■ Task description: Within the entries below, find every line that has the string "erkennen", then copy it.
Top of Task data
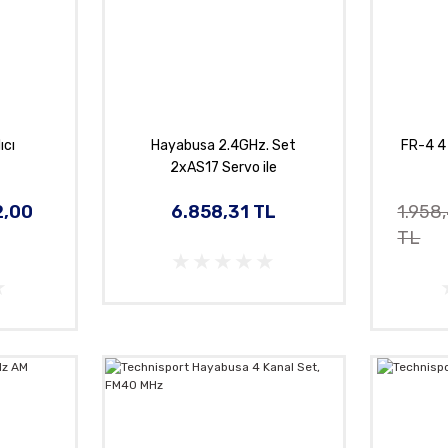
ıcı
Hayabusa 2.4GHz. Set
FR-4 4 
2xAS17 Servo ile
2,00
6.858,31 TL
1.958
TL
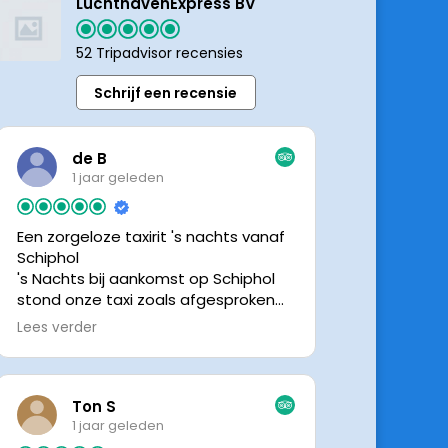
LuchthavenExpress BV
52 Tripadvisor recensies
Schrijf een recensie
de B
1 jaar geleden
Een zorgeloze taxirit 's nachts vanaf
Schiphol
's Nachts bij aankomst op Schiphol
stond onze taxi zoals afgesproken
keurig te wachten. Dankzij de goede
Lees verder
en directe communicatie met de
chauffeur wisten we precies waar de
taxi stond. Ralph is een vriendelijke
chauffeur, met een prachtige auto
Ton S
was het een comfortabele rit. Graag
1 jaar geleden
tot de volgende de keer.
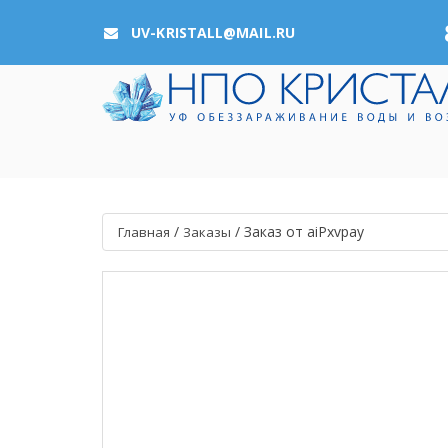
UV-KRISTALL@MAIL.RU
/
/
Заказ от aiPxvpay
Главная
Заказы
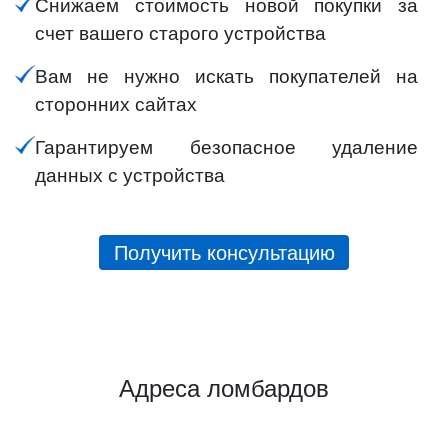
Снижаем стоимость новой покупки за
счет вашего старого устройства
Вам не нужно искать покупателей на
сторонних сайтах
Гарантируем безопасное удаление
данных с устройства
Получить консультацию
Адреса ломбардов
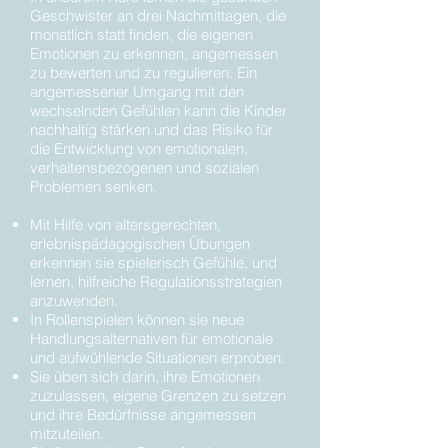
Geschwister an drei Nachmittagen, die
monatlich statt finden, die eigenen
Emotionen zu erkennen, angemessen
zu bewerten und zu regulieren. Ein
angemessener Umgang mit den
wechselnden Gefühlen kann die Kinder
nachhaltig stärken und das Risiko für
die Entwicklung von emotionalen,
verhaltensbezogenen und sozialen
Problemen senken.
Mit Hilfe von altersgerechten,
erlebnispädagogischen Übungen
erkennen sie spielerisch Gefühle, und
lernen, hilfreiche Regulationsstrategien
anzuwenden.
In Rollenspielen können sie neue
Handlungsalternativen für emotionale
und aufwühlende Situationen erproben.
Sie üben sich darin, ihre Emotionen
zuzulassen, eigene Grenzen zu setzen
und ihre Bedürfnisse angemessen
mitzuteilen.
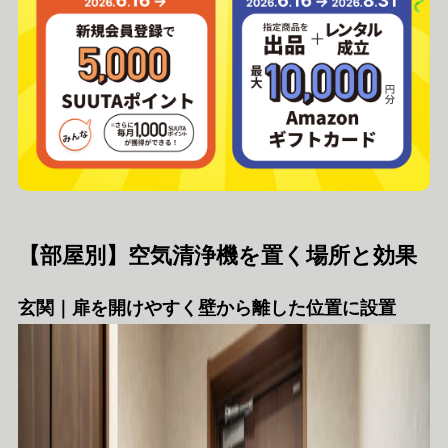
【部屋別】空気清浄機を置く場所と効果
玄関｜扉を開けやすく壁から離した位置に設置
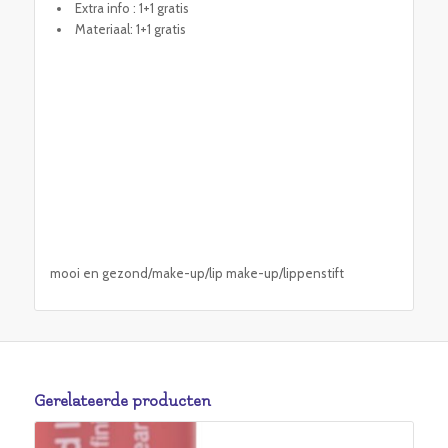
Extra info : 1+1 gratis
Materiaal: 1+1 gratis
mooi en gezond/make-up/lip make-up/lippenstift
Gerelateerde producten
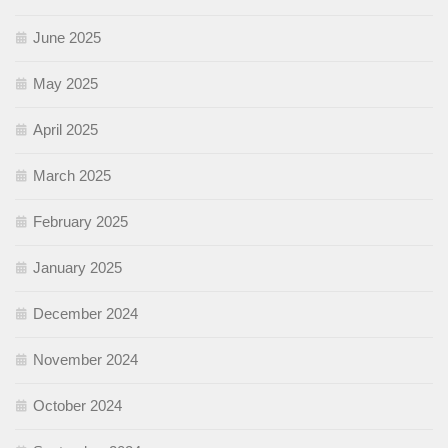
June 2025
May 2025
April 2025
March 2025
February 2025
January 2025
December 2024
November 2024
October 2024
Bottom of Task data
■ Solution:
Emotionen zu erkennen, angemessen
erkennen sie spielerisch Gefühle, und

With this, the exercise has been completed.